I began at the train station and made my way down the main street until I hit the seaside, but not before having some comically absurd thing happen (being very distinguishable looking here — did you catch the “ombre” hairstyle up there?). As I was making my way down one of the alleys (and the streets here, of course, are vastly different, being small and winding at times, looping in mad circles, etc.) I had some man run out of the back of a shop and chase me down the alley, screaming,
“TU AS TRES JOLIE!!”
(You are very pretty!!)
Luckily enough I knew about as much French as a poodle, so I replied to him in my hilariously broken way,
“je suis desolee, mais je ne parle Francais”
(I am sorry, but I do not speak French)
He apparently found this WILDLY HILARIOUS and continued to chase me down the alley, screaming some more,
“TU AS TRES CHARMANTE AUSSI!!”
(You are also very charming)
and several things that I believe were ‘solicitations’ or perhaps even requests which I dare not repeat here (as at this point I was fleeing from him).
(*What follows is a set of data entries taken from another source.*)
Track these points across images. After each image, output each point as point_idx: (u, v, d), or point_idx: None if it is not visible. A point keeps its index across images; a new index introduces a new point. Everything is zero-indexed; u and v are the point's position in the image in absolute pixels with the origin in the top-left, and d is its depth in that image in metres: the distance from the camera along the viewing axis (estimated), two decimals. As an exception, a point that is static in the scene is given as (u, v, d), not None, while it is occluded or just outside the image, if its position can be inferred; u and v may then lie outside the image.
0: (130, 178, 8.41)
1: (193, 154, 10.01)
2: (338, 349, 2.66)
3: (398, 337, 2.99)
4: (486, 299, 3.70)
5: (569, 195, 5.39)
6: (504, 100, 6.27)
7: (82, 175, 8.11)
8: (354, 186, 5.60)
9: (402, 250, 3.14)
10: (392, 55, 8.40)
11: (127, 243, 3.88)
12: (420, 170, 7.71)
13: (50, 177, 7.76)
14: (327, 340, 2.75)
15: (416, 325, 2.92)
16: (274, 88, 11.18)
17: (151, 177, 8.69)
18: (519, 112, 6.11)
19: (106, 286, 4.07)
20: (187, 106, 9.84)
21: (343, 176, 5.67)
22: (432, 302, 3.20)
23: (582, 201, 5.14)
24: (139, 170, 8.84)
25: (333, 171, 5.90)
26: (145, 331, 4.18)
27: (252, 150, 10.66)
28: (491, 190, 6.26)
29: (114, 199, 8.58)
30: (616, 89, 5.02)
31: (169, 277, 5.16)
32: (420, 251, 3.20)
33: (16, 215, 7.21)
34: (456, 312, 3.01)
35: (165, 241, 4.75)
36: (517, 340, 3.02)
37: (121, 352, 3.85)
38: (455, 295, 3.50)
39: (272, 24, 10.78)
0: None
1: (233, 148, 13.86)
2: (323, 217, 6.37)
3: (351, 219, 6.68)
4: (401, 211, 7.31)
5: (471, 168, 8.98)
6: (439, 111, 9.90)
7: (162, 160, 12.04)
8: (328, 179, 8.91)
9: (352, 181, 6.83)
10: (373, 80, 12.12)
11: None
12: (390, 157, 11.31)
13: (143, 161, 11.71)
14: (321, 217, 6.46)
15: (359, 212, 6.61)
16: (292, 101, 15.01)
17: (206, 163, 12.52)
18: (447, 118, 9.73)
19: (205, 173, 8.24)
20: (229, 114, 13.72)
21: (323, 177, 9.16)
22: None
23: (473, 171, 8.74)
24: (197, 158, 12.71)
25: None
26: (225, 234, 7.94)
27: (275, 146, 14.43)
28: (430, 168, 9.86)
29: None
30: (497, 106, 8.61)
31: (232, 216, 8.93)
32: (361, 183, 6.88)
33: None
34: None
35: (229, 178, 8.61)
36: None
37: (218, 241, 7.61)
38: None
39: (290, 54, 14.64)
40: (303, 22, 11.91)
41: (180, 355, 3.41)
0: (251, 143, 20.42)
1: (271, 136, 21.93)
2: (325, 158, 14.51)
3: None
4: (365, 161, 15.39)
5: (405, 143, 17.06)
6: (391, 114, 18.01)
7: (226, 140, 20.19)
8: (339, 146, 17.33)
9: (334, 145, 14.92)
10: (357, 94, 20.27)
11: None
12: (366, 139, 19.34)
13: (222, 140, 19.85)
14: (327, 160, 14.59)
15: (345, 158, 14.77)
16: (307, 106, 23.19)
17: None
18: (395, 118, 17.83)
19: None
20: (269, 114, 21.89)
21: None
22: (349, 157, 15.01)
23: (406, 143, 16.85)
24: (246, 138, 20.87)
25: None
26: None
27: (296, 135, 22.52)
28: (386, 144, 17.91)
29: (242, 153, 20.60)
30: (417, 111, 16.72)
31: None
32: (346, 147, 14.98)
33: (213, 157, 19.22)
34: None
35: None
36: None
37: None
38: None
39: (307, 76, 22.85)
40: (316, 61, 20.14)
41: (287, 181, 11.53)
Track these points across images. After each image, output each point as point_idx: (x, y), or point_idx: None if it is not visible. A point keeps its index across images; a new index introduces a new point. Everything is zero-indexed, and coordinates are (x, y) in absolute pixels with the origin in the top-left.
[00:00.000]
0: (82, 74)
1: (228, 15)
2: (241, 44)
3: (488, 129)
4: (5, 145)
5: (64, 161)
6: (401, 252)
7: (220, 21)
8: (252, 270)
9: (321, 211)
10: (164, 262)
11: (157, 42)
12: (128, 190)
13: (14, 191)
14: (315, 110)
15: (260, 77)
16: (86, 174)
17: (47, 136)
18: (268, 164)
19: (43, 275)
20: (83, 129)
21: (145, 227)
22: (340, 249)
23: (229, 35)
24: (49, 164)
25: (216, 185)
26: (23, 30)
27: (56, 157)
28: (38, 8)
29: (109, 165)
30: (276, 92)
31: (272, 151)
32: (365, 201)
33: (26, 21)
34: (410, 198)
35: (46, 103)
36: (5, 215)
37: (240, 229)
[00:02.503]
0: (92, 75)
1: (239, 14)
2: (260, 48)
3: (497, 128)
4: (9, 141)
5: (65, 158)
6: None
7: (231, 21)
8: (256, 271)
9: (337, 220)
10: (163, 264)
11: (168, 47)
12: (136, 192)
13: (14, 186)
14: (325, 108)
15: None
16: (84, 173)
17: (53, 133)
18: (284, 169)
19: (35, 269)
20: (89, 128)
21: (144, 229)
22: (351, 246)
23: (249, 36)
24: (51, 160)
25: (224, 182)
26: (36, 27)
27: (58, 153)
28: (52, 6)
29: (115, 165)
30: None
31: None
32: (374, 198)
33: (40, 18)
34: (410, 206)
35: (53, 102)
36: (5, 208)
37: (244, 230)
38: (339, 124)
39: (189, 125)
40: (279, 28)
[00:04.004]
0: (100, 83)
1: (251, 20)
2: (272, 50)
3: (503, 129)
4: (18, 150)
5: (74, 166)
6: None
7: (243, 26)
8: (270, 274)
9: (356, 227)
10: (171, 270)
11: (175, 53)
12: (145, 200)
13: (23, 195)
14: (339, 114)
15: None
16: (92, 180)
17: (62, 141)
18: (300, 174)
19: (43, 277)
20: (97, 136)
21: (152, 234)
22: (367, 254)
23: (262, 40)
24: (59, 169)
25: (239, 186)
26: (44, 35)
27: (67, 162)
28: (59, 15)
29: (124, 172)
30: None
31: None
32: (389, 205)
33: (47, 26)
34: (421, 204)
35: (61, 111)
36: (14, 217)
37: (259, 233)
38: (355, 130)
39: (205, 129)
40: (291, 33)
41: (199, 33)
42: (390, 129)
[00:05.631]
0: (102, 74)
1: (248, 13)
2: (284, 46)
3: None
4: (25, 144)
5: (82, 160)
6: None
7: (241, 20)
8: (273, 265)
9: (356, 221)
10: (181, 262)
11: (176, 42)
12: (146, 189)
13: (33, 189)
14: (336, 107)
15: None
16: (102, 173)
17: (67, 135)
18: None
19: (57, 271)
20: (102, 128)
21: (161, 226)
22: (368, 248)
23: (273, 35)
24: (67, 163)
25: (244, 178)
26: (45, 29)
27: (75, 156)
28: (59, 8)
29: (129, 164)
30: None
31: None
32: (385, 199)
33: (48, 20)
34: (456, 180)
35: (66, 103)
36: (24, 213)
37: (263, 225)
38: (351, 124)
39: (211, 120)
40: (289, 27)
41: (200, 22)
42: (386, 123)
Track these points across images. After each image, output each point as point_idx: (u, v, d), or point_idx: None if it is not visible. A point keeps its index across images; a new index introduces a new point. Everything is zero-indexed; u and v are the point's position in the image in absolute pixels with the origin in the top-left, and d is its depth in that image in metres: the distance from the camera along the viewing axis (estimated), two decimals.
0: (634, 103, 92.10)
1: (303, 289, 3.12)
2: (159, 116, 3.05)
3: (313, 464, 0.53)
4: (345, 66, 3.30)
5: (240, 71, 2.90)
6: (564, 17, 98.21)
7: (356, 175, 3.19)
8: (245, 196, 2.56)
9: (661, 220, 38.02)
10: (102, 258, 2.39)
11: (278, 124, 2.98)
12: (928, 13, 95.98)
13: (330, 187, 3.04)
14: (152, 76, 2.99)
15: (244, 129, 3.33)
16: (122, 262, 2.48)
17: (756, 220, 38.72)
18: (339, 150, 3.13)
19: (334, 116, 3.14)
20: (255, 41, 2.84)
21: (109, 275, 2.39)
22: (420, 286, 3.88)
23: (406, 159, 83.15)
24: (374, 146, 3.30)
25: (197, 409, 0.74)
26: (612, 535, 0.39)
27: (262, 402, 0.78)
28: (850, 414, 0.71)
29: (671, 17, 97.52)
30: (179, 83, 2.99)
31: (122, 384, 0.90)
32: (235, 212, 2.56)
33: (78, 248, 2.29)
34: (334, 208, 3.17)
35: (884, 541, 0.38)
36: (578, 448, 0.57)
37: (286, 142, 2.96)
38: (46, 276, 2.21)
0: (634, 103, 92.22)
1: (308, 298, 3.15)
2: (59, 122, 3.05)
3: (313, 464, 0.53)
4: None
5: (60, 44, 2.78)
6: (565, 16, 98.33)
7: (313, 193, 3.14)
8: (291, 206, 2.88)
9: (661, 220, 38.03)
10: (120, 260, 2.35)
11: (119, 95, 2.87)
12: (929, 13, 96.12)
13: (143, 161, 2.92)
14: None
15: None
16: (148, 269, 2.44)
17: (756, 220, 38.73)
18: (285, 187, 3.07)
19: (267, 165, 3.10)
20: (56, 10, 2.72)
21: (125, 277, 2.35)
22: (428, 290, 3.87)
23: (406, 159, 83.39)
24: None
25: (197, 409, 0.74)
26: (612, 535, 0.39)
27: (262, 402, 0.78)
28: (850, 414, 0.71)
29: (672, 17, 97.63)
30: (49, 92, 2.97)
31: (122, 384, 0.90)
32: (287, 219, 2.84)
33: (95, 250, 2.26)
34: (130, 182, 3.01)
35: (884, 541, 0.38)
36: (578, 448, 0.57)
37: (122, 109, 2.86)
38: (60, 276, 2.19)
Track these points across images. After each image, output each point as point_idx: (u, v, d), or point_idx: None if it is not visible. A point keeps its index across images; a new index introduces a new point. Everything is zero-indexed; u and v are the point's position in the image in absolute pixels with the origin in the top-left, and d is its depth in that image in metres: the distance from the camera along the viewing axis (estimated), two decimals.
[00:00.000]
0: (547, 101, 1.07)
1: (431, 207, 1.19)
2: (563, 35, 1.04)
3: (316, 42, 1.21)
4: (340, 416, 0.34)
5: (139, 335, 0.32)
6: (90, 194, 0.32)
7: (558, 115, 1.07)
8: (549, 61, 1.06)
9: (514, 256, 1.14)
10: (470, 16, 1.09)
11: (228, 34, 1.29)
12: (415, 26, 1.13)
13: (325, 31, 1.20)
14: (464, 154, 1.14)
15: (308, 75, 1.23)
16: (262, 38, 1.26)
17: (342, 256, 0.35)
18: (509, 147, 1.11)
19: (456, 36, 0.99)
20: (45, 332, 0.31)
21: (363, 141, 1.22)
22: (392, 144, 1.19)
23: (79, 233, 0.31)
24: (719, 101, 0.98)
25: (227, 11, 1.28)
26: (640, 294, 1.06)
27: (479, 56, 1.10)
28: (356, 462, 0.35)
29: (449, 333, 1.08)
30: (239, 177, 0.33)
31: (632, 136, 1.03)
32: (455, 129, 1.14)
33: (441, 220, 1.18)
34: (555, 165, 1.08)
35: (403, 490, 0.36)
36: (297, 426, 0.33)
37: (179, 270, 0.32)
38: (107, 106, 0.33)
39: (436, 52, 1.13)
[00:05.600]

Creepy Frenchman aside, once I made my way down to the seaside I had to suppress the urge to scream. I was so hysterically giddy and possibly even a little manic and delusional that the sight of England, my sweet England that I’d spent so many years dreaming of, that it was nearly too much for me:
which just so happened to remind me of one of my favorite scenes of all time:
I continued to walk and walk and eventually came across the area of town known as “the lanes”. This is the segment of town devoted to two things: shopping, and pubs. Being highly uninterested in shopping, I won’t include much of it here, though I did stop into one place:
THE HOTEL CHOCOLAT
Now, trust me when I say that I am a huge chocolate freak. I repeat, I am a huge freak about this stuff, so when I accidentally sauntered into this magical place of wonder I nearly lost it.
You have no idea … the difference in chocolate between Europe and the US is maddening. There is no comparison, NADA.
At the risk of looking like a fatass, let’s continue.
I then made my way down to the Pavillion, an area that seemed oddly out of place in the middle of little old Brighton:
it was a gorgeous area with a built in museum (another FANTASTIC thing about England: most, if not all of the museums, are free to the general public). I sauntered around in it for a while and then leisurely made my way across town.
Having no phone at that time, no internet, basically nothing but the small amount of clothes I’d brought suddenly put my life into a new perspective. I couldn’t help but think, I could literally vanish off the face of the earth, and no one would know; I could wander off into forever, go anywhere, see anything, act however I wanted — after all, who could judge me here?
It was the most liberating day of my life, and perhaps the first time I started truly (ironically) understanding the concept of freedom. It was beautiful and exhilarating but also terrifying. I had no one, no one at all, friend or acquaintance to talk to, no one who knew where I was, no way to get in touch with anyone. It nearly crippled me until the familiar voice crept into my ear, that of myself saying,
YOU ARE IN ENGLAND.
YOU ARE HAPPY,
DREAMS DO COME TRUE
NOW STOP WHINING AND
SHUT THE FUCK UP
ENJOY ALL YOU CAN
This is my familiar little motto here.
Incidentally, my last stop before my feet totally gave out on me was St. Peter’s Cathedral.